Birçoğumuz hipnozu, “Bilincin kaybolması ve derin şuursuzluk durumuna geçmek” olarak biliyoruz. Hâlbuki hipnoz, beyin dalgalarının beta seviyeden alfa seviyesine inmesiyle başlar. Yani hipnoz, kişinin bilinç hâlinin içe dönerek yavaşlaması, kişinin kendi iç alanlarını hissedebilmesi şeklinde zuhur eder. Günümüzde neredeyse %90’ını hipnotik olarak yaşadığımız bilimsel araştırmalarca da malumdur.
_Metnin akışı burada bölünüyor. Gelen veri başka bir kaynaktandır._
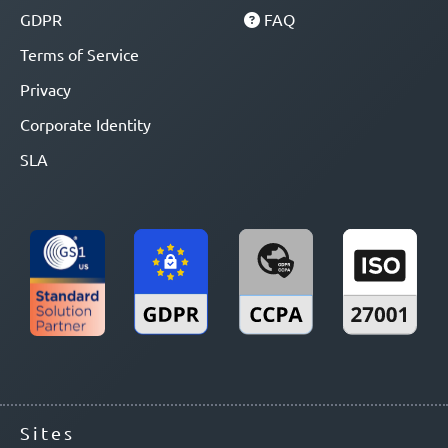
GDPR
FAQ
Terms of Service
Privacy
Corporate Identity
SLA
Sites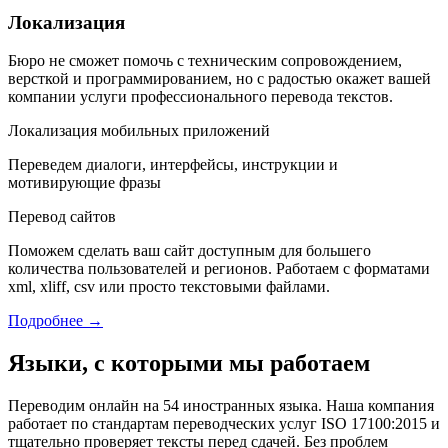
Локализация
Бюро не сможет помочь с техническим сопровождением,
версткой и программированием, но с радостью окажет вашей
компании услуги профессионального перевода текстов.
Локализация мобильных приложений
Переведем диалоги, интерфейсы, инструкции и
мотивирующие фразы
Перевод сайтов
Поможем сделать ваш сайт доступным для большего
количества пользователей и регионов. Работаем с форматами
xml, xliff, csv или просто текстовыми файлами.
Подробнее →
Языки, с которыми мы работаем
Переводим онлайн на 54 иностранных языка. Наша компания
работает по стандартам переводческих услуг ISO 17100:2015 и
тщательно проверяет тексты перед сдачей. Без проблем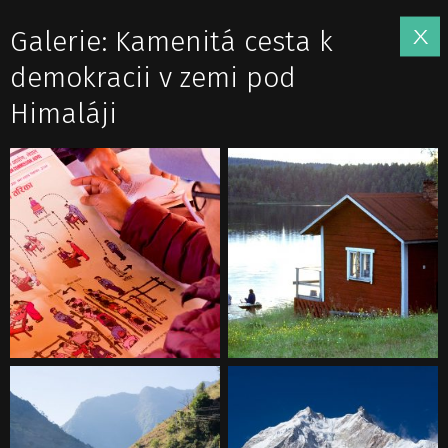
Galerie: Kamenitá cesta k
demokracii v zemi pod
Himaláji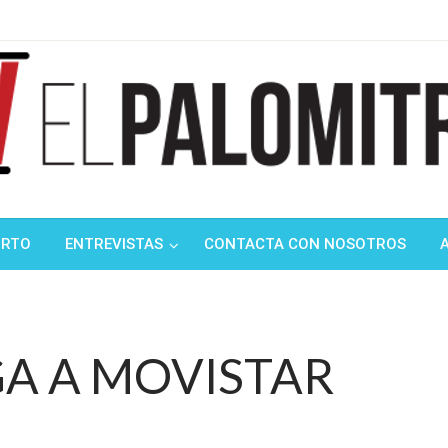
ndustria de cine española y latinoamericana
mitrón
ORTO
ENTREVISTAS
CONTACTA CON NOSOTROS
GA A MOVISTAR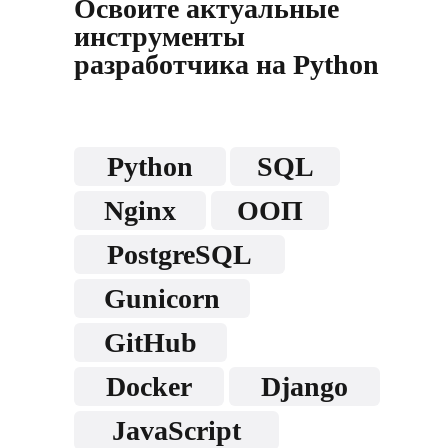
Освоите актуальные
инструменты
разработчика на Python
Python
SQL
Nginx
ООП
PostgreSQL
Gunicorn
GitHub
Docker
Django
JavaScript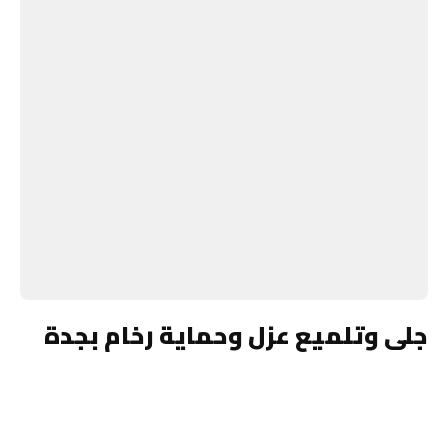
جلى وتلميع عزل وحماية رخام بجدة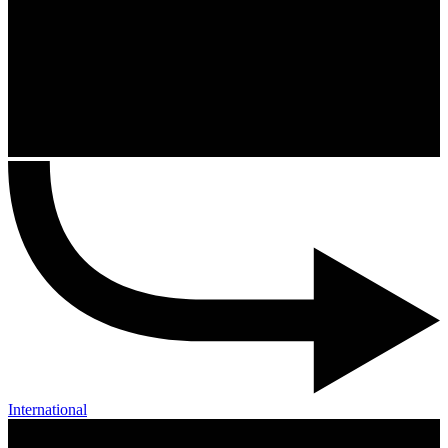
International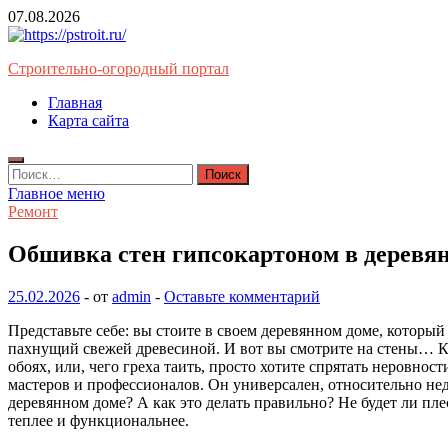
Перейти
07.08.2026
к
содержимому
Строительно-огородный портал
Главная
Карта сайта
Найти:
Главное меню
Ремонт
Обшивка стен гипсокартоном в деревян
25.02.2026
-
от
admin
-
Оставьте комментарий
Представьте себе: вы стоите в своем деревянном доме, который
пахнущий свежей древесиной. И вот вы смотрите на стены… Кра
обоях, или, чего греха таить, просто хотите спрятать неровно
мастеров и профессионалов. Он универсален, относительно нед
деревянном доме? А как это делать правильно? Не будет ли пле
теплее и функциональнее.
Bu açıdan bakıldığında, Kökcanlandırmak Sunumu da bir bakıma içe yöneliş olduğundan hipnotik gibi görünmektedir. Fakat; kişi iç dünyasına, hissettiklerine odaklanır. Bilinci yerindedir. Aynı zamanda hipnoz seanslarında yapıldığı gibi, kişinin bu seviyeye inmesi için bir ön hazırlık ve bilinci yönlendirme yapılmaz. Alanın özelliği de buradan gelir.
Sunumlardaki içe yönelişin bir farkı vardır. Kişi kendi duygularının değil, “yüklenilen ne ise” onun hislerine, enerjisine odaklanır. Kimliğini geçici bir süre devre dışı bırakır. Bilinci her zaman olduğundan daha çok yerindedir. İstediği anda girmiş olduğu kimliğin dışına çıkabilir. Bu hususta ifade ettiklerim ise birebir sunum esnasında tecrübe edilerek algılanabilir.